Please continue the mailing-list message about the Riak "Can not start proc_lib:init_p" warning, starting right after its last sentence.
===== Source extract
Warning "Can not start proc_lib:init_p"

Ingo Rockel ingo.rockel at bluelionmobile.com
Thu Apr 4 04:58:36 EDT 2013


Hi Evan,

thanks for all the infos! I adjusted the leveldb-config as suggested, 
except the cache, which I reduced to 16MB, keeping this above the 
default helped a lot at least during load testing. And I added +P 130072 
to the vm.args. Will be applied to the riak nodes the next hours.

We have a monitoring using zabbbix, but haven't included the object 
sizes so far, will be added today.

We double-checked the Linux-Performance-Doc to be sure everything is 
applied to the nodes, especially as the problems always are caused from 
the same three nodes. But everything looks fine.
==========
===== Data extracts
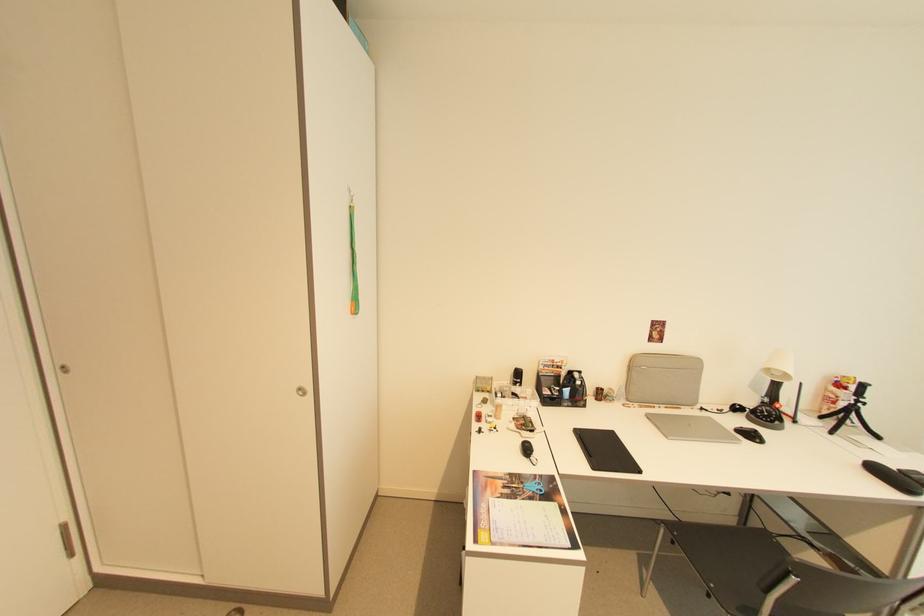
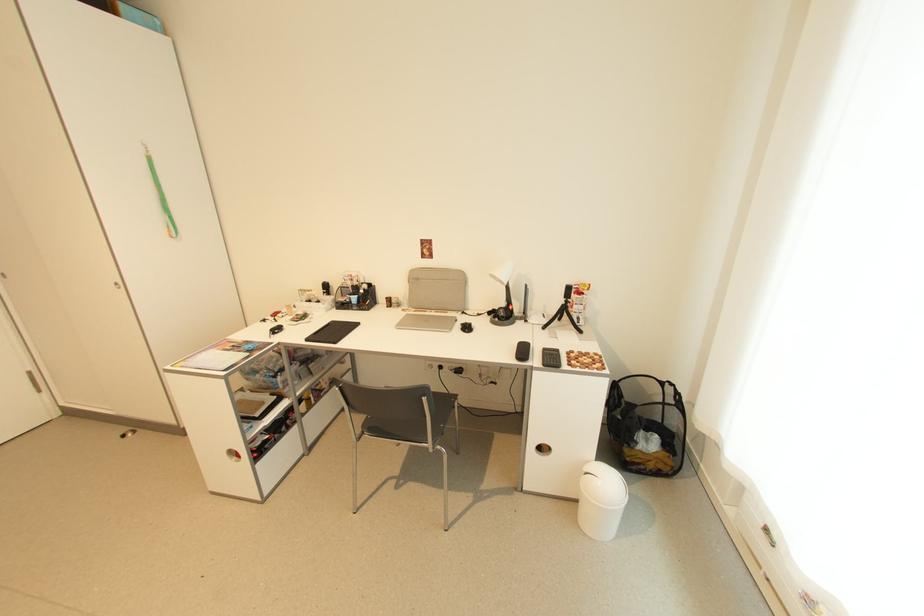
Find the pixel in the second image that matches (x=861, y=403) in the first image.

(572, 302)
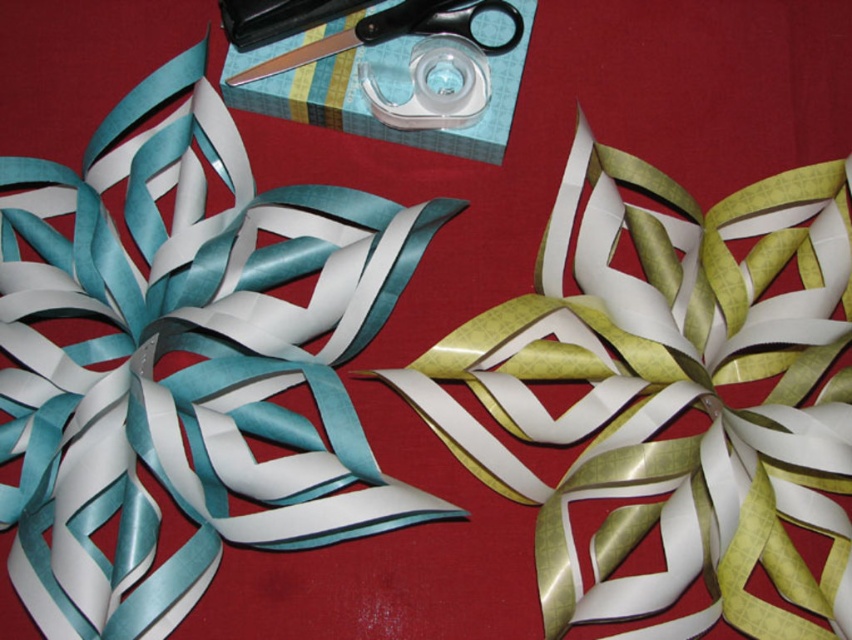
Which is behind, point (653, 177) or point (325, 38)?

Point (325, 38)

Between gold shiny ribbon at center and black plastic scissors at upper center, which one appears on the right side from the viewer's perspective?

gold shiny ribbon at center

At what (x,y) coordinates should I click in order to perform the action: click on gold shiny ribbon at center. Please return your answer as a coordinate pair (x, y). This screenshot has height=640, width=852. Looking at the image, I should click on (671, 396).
==========
===== Data extracts
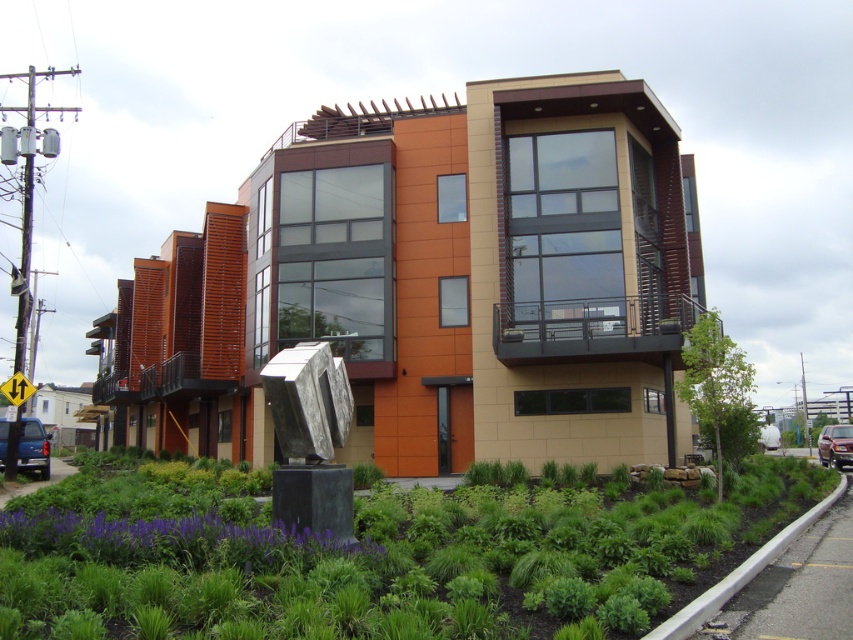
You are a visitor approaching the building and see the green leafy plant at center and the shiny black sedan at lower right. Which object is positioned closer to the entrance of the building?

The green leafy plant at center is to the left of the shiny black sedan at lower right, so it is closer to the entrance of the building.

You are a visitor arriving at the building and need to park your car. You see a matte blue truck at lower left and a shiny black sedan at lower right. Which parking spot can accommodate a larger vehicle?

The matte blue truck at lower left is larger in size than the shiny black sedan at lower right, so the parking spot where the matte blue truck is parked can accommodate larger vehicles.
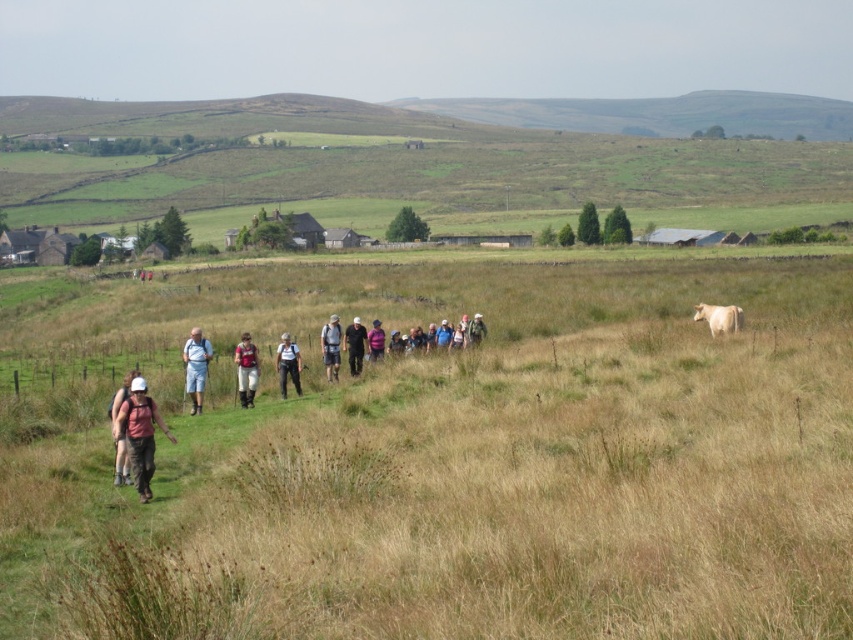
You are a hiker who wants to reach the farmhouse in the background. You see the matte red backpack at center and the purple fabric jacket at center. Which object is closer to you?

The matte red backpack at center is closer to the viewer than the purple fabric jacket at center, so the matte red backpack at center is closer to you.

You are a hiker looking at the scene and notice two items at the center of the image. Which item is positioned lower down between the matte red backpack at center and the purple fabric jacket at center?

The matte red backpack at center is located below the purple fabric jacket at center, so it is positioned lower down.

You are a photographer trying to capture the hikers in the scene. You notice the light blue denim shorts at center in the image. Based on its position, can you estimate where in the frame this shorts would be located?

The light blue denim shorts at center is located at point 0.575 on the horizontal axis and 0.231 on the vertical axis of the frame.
==========
Response for this exercise.
Ingo

Am 03.04.2013 18:42, schrieb Evan Vigil-McClanahan:
> Another engineer mentions that you posted your eleveldb section and I
> totally missed it:
>
> The eleveldb section:
>
>   %% eLevelDB Config
>   {eleveldb, [
>               {data_root, "/var/lib/riak/leveldb"},
>               {cache_size, 33554432},
>               {write_buffer_size_min, 67108864}, %% 64 MB in bytes
>               {write_buffer_size_max, 134217728}, %% 128 MB in bytes
>               {max_open_files, 4000}
>              ]},
>
> This is likely going to make you unhappy as time goes on; Since all of
> those settings are per-vnode, your max memory utilization is well
> beyond your physical memory.  I'd remove the tunings for the caches
> and buffers and drop max open files to 500, perhaps.  Make sure that
> you've followed everything in:
> http://docs.basho.com/riak/latest/cookbooks/Linux-Performance-Tuning/,
> etc.
>
> On Wed, Apr 3, 2013 at 9:33 AM, Evan Vigil-McClanahan
> <emcclanahan at basho.com> wrote:
>> Again, all of these things are signs of large objects, so if you could
>> track the object_size stats on the cluster, I think that we might see
>> something.  Even if you have no monitoring, a simple shell script
>> curling /stats/ on each node once a minute should do the job for a day
>> or two.
>>
>> On Wed, Apr 3, 2013 at 9:29 AM, Ingo Rockel
>> <ingo.rockel at bluelionmobile.com> wrote:
>>> We just had it again (around this time of the day we have our highest user
>>> activity).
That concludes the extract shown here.